- **Aim of the task**: Repeat the listing below word for word, minus the pictures.

+++ Extracted material +++

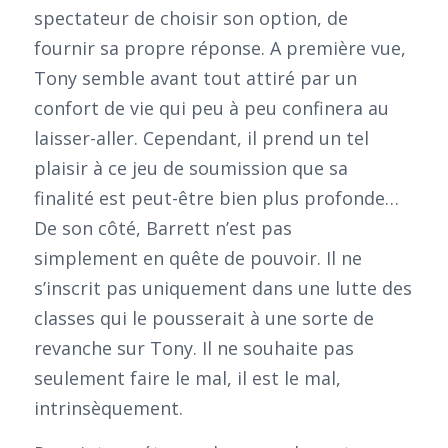
spectateur de choisir son option, de
fournir sa propre réponse. A première vue,
Tony semble avant tout attiré par un
confort de vie qui peu à peu confinera au
laisser-aller. Cependant, il prend un tel
plaisir à ce jeu de soumission que sa
finalité est peut-être bien plus profonde…
De son côté, Barrett n’est pas
simplement en quête de pouvoir. Il ne
s’inscrit pas uniquement dans une lutte des
classes qui le pousserait à une sorte de
revanche sur Tony. Il ne souhaite pas
seulement faire le mal, il est le mal,
intrinsèquement.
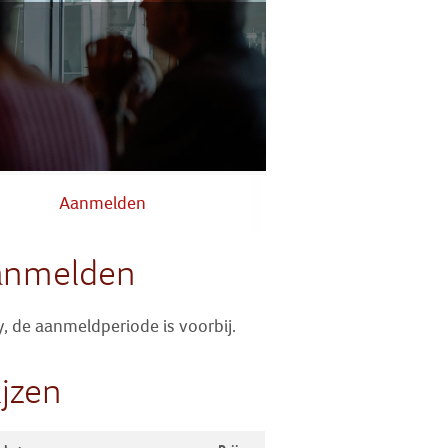
Zoek
Inloggen
Aanmelden
anmelden
y, de aanmeldperiode is voorbij.
ijzen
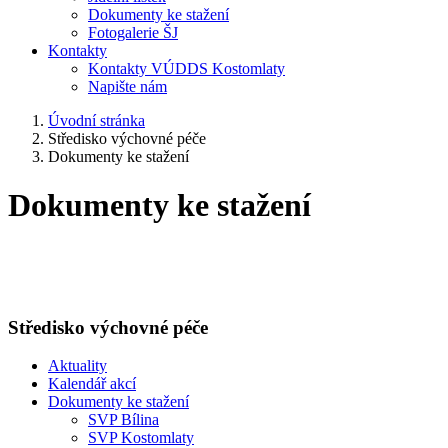
Dokumenty ke stažení
Fotogalerie ŠJ
Kontakty
Kontakty VÚDDS Kostomlaty
Napište nám
Úvodní stránka
Středisko výchovné péče
Dokumenty ke stažení
Dokumenty ke stažení
Středisko výchovné péče
Aktuality
Kalendář akcí
Dokumenty ke stažení
SVP Bílina
SVP Kostomlaty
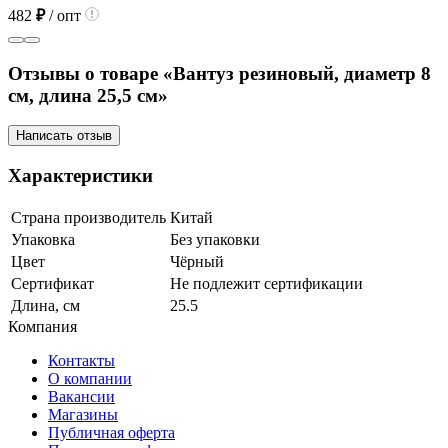
482
₽
/ опт
Отзывы о товаре «Вантуз резиновый, диаметр 8
см, длина 25,5 см»
Написать отзыв
Характеристики
Страна производитель
Китай
Упаковка
Без упаковки
Цвет
Чёрный
Сертификат
Не подлежит сертификации
Длина, см
25.5
Компания
Контакты
О компании
Вакансии
Магазины
Публичная оферта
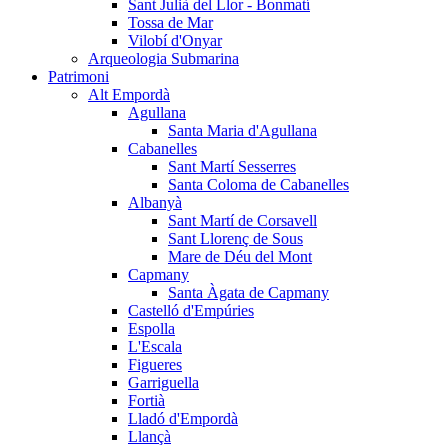
Sant Julià del Llor - Bonmatí
Tossa de Mar
Vilobí d'Onyar
Arqueologia Submarina
Patrimoni
Alt Empordà
Agullana
Santa Maria d'Agullana
Cabanelles
Sant Martí Sesserres
Santa Coloma de Cabanelles
Albanyà
Sant Martí de Corsavell
Sant Llorenç de Sous
Mare de Déu del Mont
Capmany
Santa Àgata de Capmany
Castelló d'Empúries
Espolla
L'Escala
Figueres
Garriguella
Fortià
Lladó d'Empordà
Llançà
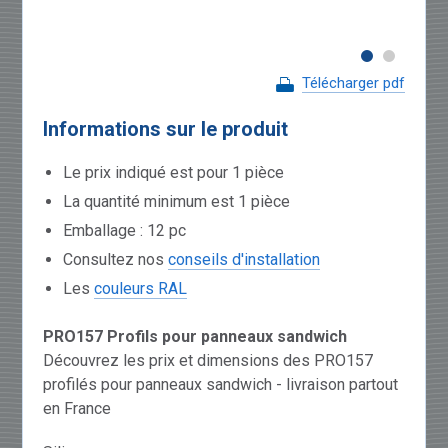
Télécharger pdf
Informations sur le produit
Le prix indiqué est pour 1 pièce
La quantité minimum est 1 pièce
Emballage : 12 pc
Consultez nos
conseils d'installation
Les
couleurs RAL
PRO157 Profils pour panneaux sandwich
Découvrez les prix et dimensions des PRO157
profilés pour panneaux sandwich - livraison partout
en France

+++

- **Reply**:
spectateur de choisir son option, de
fournir sa propre réponse. A première vue,
Tony semble avant tout attiré par un
confort de vie qui peu à peu confinera au
laisser-aller. Cependant, il prend un tel
plaisir à ce jeu de soumission que sa
finalité est peut-être bien plus profonde…
De son côté, Barrett n’est pas
simplement en quête de pouvoir. Il ne
s’inscrit pas uniquement dans une lutte des
classes qui le pousserait à une sorte de
revanche sur Tony. Il ne souhaite pas
seulement faire le mal, il est le mal,
intrinsèquement.
Zoek
Inloggen
Aanmelden
anmelden
y, de aanmeldperiode is voorbij.
ijzen
Dokumenty ke stažení
Fotogalerie ŠJ
Kontakty
Kontakty VÚDDS Kostomlaty
Napište nám
Úvodní stránka
Středisko výchovné péče
Dokumenty ke stažení
Dokumenty ke stažení
Středisko výchovné péče
Aktuality
Kalendář akcí
Dokumenty ke stažení
SVP Bílina
SVP Kostomlaty
482
₽
/ опт
Отзывы о товаре «Вантуз резиновый, диаметр 8
см, длина 25,5 см»
Написать отзыв
Характеристики
Страна производитель
Китай
Упаковка
Без упаковки
Цвет
Чёрный
Сертификат
Не подлежит сертификации
Длина, см
25.5
Компания
Контакты
О компании
Вакансии
Магазины
Публичная оферта
Sant Julià del Llor - Bonmatí
Tossa de Mar
Vilobí d'Onyar
Arqueologia Submarina
Patrimoni
Alt Empordà
Agullana
Santa Maria d'Agullana
Cabanelles
Sant Martí Sesserres
Santa Coloma de Cabanelles
Albanyà
Sant Martí de Corsavell
Sant Llorenç de Sous
Mare de Déu del Mont
Capmany
Santa Àgata de Capmany
Castelló d'Empúries
Espolla
L'Escala
Figueres
Garriguella
Fortià
Lladó d'Empordà
Llançà
Télécharger pdf
Informations sur le produit
Le prix indiqué est pour 1 pièce
La quantité minimum est 1 pièce
Emballage : 12 pc
Consultez nos
conseils d'installation
Les
couleurs RAL
PRO157 Profils pour panneaux sandwich
Découvrez les prix et dimensions des PRO157
profilés pour panneaux sandwich - livraison partout
en France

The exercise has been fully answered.